Job Options - Parallel Transporter

Teradata Parallel Transporter Reference

Product
Parallel Transporter
Release Number
15.10
Language
English (United States)
Last Update
2018-10-07
dita:id
B035-2436
lifecycle
previous
Product Category
Teradata Tools and Utilities

SERIALIZE

The Serialize option only applies to the Stream operator. Use the Serialize option when correct sequencing of transactions is required. For example, when a job contains a transaction that inserts a row to open a new account, and another transaction updates the balance for the account, then the sequencing of the transactions is critical.

Using the Serialize option in APPLY statements, the Stream operator ensures that operations for a given row occur in the order they are received from the input stream.

To use this option, associate a sequencing key (usually the primary index) with the target table. Each input data row is hashed based on the key to determine the session assigned to process each input row. This allows all rows with the same key to be processed in sequence by the same session, which is especially important if rows are distributed among many sessions.

When using the Serialize option, only one instance of the Stream operator is allowed. Specifying more than one instance causes the Stream operator to terminate with an error.

SERIALIZE OFF

When the Serialize option is set to OFF, transactions are processed in the order they are encountered, then they are placed in the first available buffer. Buffers are sent to parsing engine (PE) sessions and PEs process the data independently of other PEs. In other words, transactions might occur in any order.

If the Serialize option is not specified, the default is OFF unless the job contains an Upsert operation, which causes Serialize to switch the default to ON.

SERIALIZE ON

If the Serialize option is set to ON, operations on a row occur serially in the order submitted.

The sequencing key of SERIALIZE ON is specified as one or more column names occurring in the input data SCHEMA definition. These SCHEMA columns are collectively referred to as the key. Usually the key is the primary index of the table being updated, but it can be a different column or set of columns. For example:

APPLY 
      ('UPDATE emp SET dept_name = :dept_name
          WHERE empno = :empno;')
          SERIALIZE ON (empno)
TO TARGET_TABLE[1]

This APPLY statement guarantees that all data rows with the same key (empno) are applied to the database in the same order received they are received from the producer operator. In this case, the column empno is the primary index of the Emp table.

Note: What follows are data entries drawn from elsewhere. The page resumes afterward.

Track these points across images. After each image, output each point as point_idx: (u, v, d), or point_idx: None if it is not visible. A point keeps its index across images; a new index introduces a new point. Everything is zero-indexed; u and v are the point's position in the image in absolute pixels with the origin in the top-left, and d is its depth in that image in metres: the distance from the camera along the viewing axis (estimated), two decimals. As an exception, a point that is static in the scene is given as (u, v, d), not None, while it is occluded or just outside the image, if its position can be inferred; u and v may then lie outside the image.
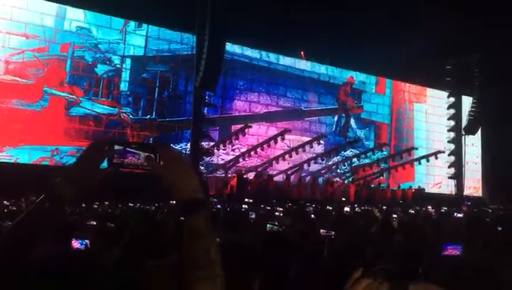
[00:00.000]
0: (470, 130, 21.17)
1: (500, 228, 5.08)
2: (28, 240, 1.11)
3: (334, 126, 21.09)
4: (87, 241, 3.14)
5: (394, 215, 7.53)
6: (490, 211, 12.31)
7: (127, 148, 1.16)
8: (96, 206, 9.59)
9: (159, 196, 10.71)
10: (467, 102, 21.87)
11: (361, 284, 1.05)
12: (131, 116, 16.68)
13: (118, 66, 16.70)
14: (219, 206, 10.43)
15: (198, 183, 1.16)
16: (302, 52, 19.73)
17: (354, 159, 20.36)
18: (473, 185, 23.88)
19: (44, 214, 1.12)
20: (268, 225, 4.76)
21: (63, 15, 15.81)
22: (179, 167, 1.14)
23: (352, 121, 21.47)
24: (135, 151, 1.16)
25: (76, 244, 3.09)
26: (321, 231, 4.16)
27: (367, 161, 20.36)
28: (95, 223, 5.04)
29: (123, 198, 10.68)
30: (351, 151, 20.44)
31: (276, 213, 7.73)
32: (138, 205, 10.25)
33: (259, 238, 3.14)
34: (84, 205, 9.53)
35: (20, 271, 1.09)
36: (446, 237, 3.98)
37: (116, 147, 1.16)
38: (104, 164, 1.16)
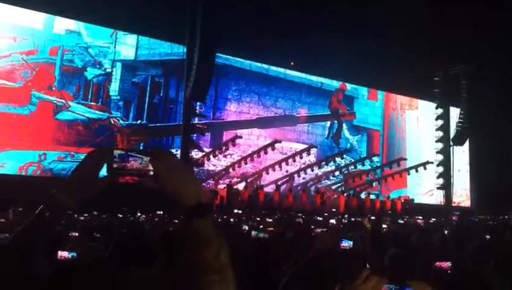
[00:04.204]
0: (458, 141, 21.40)
1: (488, 237, 5.13)
2: (29, 252, 1.11)
3: (327, 132, 21.15)
4: (74, 254, 3.10)
5: (384, 226, 7.57)
6: (477, 220, 12.44)
7: (129, 153, 1.14)
8: (83, 218, 9.46)
9: (148, 207, 10.73)
10: (455, 113, 22.15)
11: (372, 281, 1.10)
12: (121, 121, 16.54)
13: (108, 70, 16.57)
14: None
15: (201, 189, 1.17)
16: (291, 63, 19.81)
17: (345, 169, 20.45)
18: (465, 193, 24.11)
19: (44, 225, 1.12)
20: (253, 232, 4.75)
21: (52, 19, 15.68)
22: (183, 172, 1.13)
23: (344, 128, 21.57)
24: (137, 155, 1.14)
25: (64, 254, 3.07)
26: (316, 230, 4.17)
27: (359, 167, 20.44)
28: (77, 234, 4.94)
29: (112, 209, 10.57)
30: (342, 159, 20.48)
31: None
32: (128, 215, 10.19)
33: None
34: (76, 215, 9.44)
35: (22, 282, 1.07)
36: (435, 248, 3.98)
37: (117, 152, 1.13)
38: (104, 172, 1.14)
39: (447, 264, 2.80)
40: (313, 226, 7.09)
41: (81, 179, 1.15)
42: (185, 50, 15.17)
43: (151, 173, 1.13)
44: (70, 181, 1.15)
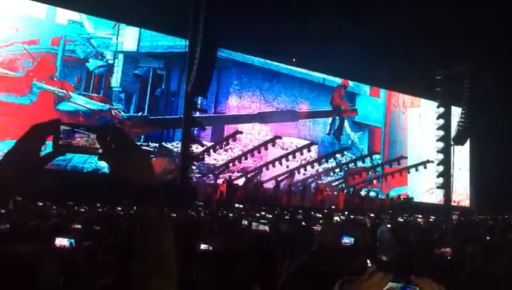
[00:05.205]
0: (459, 140, 21.32)
1: (488, 238, 5.10)
2: None
3: (328, 128, 21.07)
4: (72, 240, 3.09)
5: (388, 225, 7.52)
6: (477, 220, 12.42)
7: (75, 129, 1.07)
8: (83, 210, 9.43)
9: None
10: (456, 112, 22.06)
11: (377, 277, 1.06)
12: (122, 113, 16.50)
13: (110, 61, 16.51)
14: (207, 211, 10.41)
15: (153, 171, 1.08)
16: (294, 60, 19.68)
17: (345, 166, 20.40)
18: (465, 192, 24.05)
19: None
20: (254, 223, 4.70)
21: (54, 9, 15.59)
22: (132, 152, 1.06)
23: (346, 124, 21.49)
24: (84, 132, 1.06)
25: (63, 242, 3.06)
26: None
27: (359, 165, 20.39)
28: (79, 226, 4.92)
29: (113, 201, 10.54)
30: (343, 156, 20.42)
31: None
32: (128, 208, 10.16)
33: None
34: (75, 207, 9.46)
35: None
36: (434, 246, 3.97)
37: (63, 127, 1.06)
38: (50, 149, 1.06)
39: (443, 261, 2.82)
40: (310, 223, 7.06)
41: (21, 152, 1.03)
42: (187, 44, 15.09)
43: (100, 151, 1.06)
44: (9, 154, 1.03)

Note that SERIALIZE ON is local to a specific DML statement. In the following example, a group DML is specified, but only the first statement uses the Serialize option:

APPLY
      ('UPDATE emp SET dept_num = :dept_num
          WHERE empno = :empno; ')
          SERIALIZE ON (empno)
      ('UPDATE dept SET dept_name = :dept_name
          WHERE deptno = :deptno; ')
TO TARGET_TABLE[1]

Following are some of the advantages to using the Serialize option, and might improve performance:

  • SERIALIZE ON can eliminate the lock delays or potential deadlocks caused by primary index collisions coming from multiple sessions.
  • SERIALIZE ON can also reduce deadlocks when rows with non-unique primary index values are processed.